Da aprile a oggi abbiamo già visto molte false partenze della grande rotazione. Questi tentativi sono stati più che altro un arbitraggio tra valutazioni percepite come troppo alte da una parte e troppo basse dall’altra, senza cioè grandi speranze in un cambiamento strutturale delle prospettive sottostanti. A un certo punto tuttavia il divario delle prospettive apparirà restringersi sul serio e la rotazione nei portafogli perderà il sapore speculativo che ha avuto finora e diventerà una migrazione di massa, quantomeno stagionale. La migrazione avrà anche effetti esterni all’azionario. Ci sarà un modesto aumento dei rendimenti sulla parte lunga dei governativi e questo frenerà per qualche tempo il rialzo di oro e bitcoin.

Da qui all’estate c’è tutto il tempo per prepararsi alla grande rotazione. Si potranno aggiustare i portafogli a piccoli passi, alleggerendo i campioni del 2020 su ulteriore forza e comprando gli altri settori in momenti di debolezza. Suggeriamo di non avere uno spirito speculativo nella rotazione, di non andare cioè a cercare i titoli più deboli nella speranza che rimbalzino più degli altri. Soprattutto nella fase iniziale, da qui a primavera, sarà bene acquistare solo i settori meno compromessi (meglio i consumer discretionary delle linee aeree, per intenderci) e, nei settori migliori, le società meno indebitate e con più disponibilità di cassa.

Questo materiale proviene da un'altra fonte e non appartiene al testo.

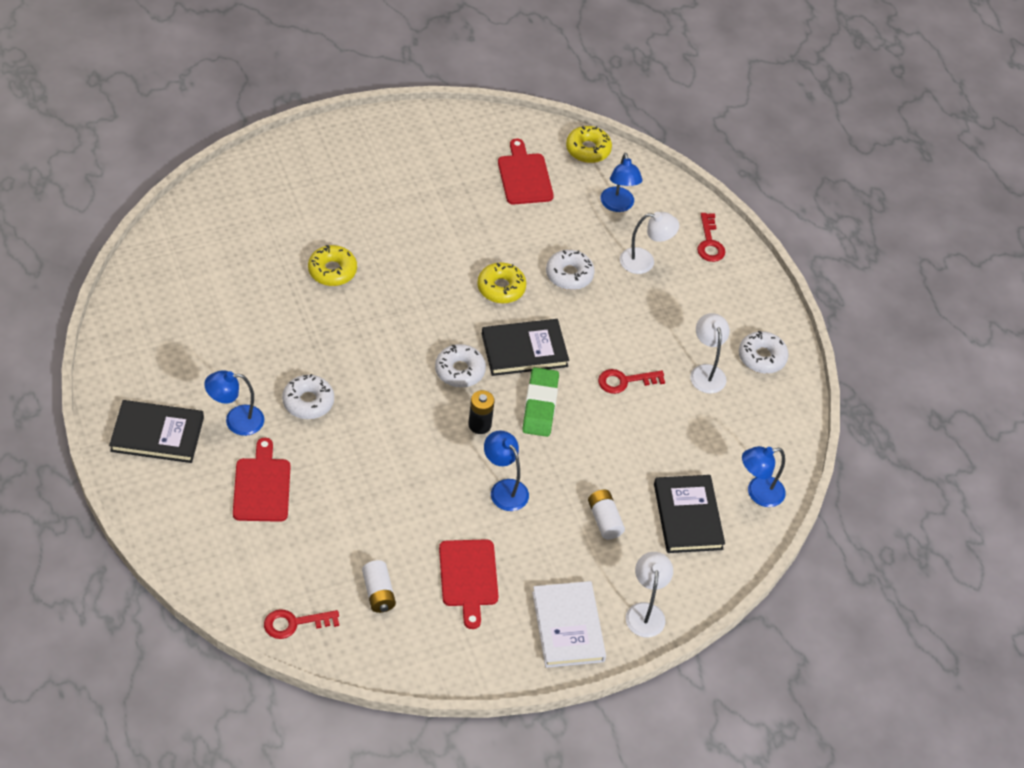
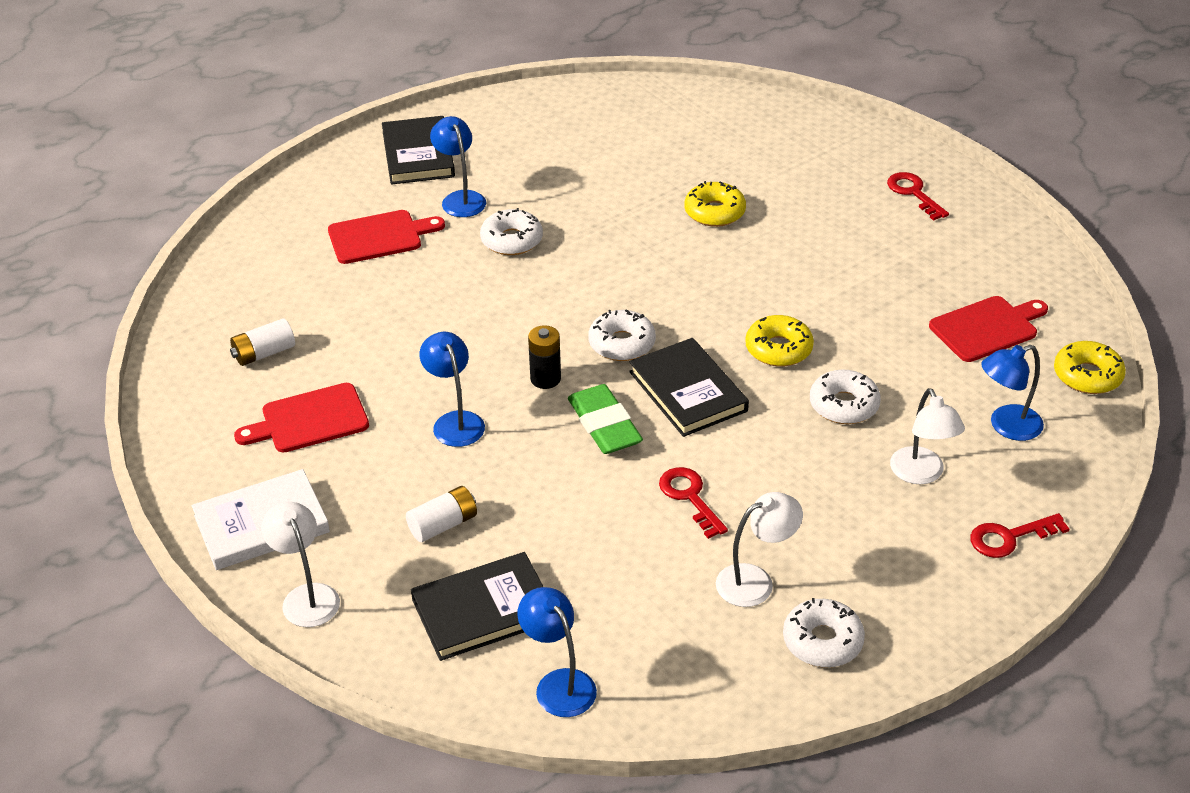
camera: 80 degrees right, 10 degrees down
(294, 623) = (205, 302): red key -> red key (913, 193)
(504, 489) = (455, 421): blue lamp -> blue lamp turned 60 degrees counterclockwise
(540, 405) = (604, 425): green eraser -> green eraser turned 75 degrees clockwise
(645, 612) = (306, 596): white lamp -> white lamp turned 105 degrees counterclockwise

I giorni peggiori per organizzare la rotazione saranno quelli in cui verranno annunciati vaccini o pacchetti fiscali. Quelli migliori saranno quelli in cui Covid tornerà ad apparire invincibile e quando vaccini e cure verranno messi in discussione.

Partecipare alla rotazione non sarà obbligatorio. Chi ha portafogli tematici di lungo termine impostati su grandi scelte politiche di respiro secolare come l’ambiente o su idee come l’innovazione o la salute non diventerà certamente povero durante la grande rotazione e trarrà comunque vantaggio dal clima di ricostruzione, tornando a battere il resto del mercato quando la rotazione sarà terminata.

Venendo al breve, dopo il rialzo postelettorale si profila una fase di decantazione e, Covid permettendo, di discesa della volatilità. Un buon momento per cominciare a programmare la rotazione.